---------- TEXTE FOURNI
Coûts financiers de la surprescription 

L’autre gros impact de la surprescription se fait sentir au niveau financier. Chez les aînés seulement, on a évalué que les coûts associés s’élevaient au Canada à 419 M$ par année uniquement pour payer pour ces médicaments inappropriés. Les coûts pour toutes les conséquences qui en résultent, hospitalisations, réadaptation, physiothérapie, etc., représentaient 1,4 milliard de dollars additionnels, ce qui ferait porter la facture totale à près de 2 milliards par année. Et ce montant n’inclut pas les moins de 65 ans.

Quand il était ministre de la Santé, Philippe Couillard avait déclaré : « Au Québec, quand on sort du bureau du médecin sans avoir eu une prescription, on a le sentiment d’avoir raté notre visite ». Les patients mettent donc de la pression sur leur docteur. « Quand on va voir un médecin pour un rhume et qu’on veut un antibiotique, on a plus de chances de repartir avec une prescription d’antibiotiques même si ça ne fera rien contre un virus », constate Camille Gagnon, qui a travaillé comme pharmacienne dans un GMF. 

Facteurs de la surprescription 

Le Réseau définit la déprescription comme l’arrêt ou la réduction de doses d’un médicament considéré nuisible ou inutile. « Ce processus est toujours fait en partenariat et il faut que le patient soit supervisé, insiste-t-elle. La dernière chose que l’on veut, c’est que la déprescription cause des décès ». 

Plusieurs facteurs entraînent la surprescription. Les médecins prescrivent souvent en fin de consultation et peuvent ajouter des molécules sans tenir compte toujours de ce que prend déjà le patient. Des médecins spécialistes peuvent en ajouter de leur côté sans regarder ce qu’a prescrit un collègue. Résultat, la polypharmacie enfle. Les attentes des patients y sont aussi pour quelque chose : beaucoup préfèrent une pilule à un changement de leurs habitudes de vie, mais sans se soucier de ses répercussions sur leur bien-être général.
--------------------
- EXERCICES PROPOSÉS
a - Selon le texte sur la surprescription, quel montant annuel est consacré au Canada à l'achat de médicaments inappropriés pour les aînés ?
b - Traduisez en anglais la phrase suivante, tirée du texte sur la surprescription : « Le Réseau définit la déprescription comme l'arrêt ou la réduction de doses d'un médicament considéré nuisible ou inutile. »
---------- DONNÉES À EXAMINER
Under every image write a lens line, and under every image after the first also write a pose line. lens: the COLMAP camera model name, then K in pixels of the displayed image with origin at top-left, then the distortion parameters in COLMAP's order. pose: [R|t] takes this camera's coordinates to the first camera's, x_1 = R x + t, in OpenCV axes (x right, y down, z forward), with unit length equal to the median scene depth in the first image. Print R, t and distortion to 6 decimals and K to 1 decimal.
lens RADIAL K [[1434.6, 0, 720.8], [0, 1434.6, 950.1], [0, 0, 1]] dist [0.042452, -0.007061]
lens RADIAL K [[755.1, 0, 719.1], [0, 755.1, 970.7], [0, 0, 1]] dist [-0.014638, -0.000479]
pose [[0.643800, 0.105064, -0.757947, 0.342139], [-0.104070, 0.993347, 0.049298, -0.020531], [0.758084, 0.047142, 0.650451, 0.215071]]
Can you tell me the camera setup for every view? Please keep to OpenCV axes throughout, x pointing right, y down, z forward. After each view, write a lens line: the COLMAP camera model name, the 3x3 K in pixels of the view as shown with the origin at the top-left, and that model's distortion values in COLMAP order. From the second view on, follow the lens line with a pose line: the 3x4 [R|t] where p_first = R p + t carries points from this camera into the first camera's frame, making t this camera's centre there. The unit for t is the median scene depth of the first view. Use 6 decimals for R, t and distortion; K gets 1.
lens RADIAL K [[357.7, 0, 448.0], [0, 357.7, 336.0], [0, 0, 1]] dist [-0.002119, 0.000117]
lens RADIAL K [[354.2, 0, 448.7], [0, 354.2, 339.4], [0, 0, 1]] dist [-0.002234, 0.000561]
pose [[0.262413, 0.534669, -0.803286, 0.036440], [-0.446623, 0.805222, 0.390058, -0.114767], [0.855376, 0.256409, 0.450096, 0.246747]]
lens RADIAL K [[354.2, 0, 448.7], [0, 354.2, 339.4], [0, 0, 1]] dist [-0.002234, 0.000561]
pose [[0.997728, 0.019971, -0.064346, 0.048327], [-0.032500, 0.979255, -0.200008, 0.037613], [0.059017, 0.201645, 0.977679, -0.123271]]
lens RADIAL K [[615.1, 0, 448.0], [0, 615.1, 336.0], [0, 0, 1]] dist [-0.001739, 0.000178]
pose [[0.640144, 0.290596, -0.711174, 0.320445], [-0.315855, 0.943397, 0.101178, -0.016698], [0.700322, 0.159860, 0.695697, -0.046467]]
--------------------
- RÉPONSES ATTENDUES
a - 419 M$ par année.

b - The Network defines deprescribing as stopping or reducing the doses of a medication considered harmful or unnecessary.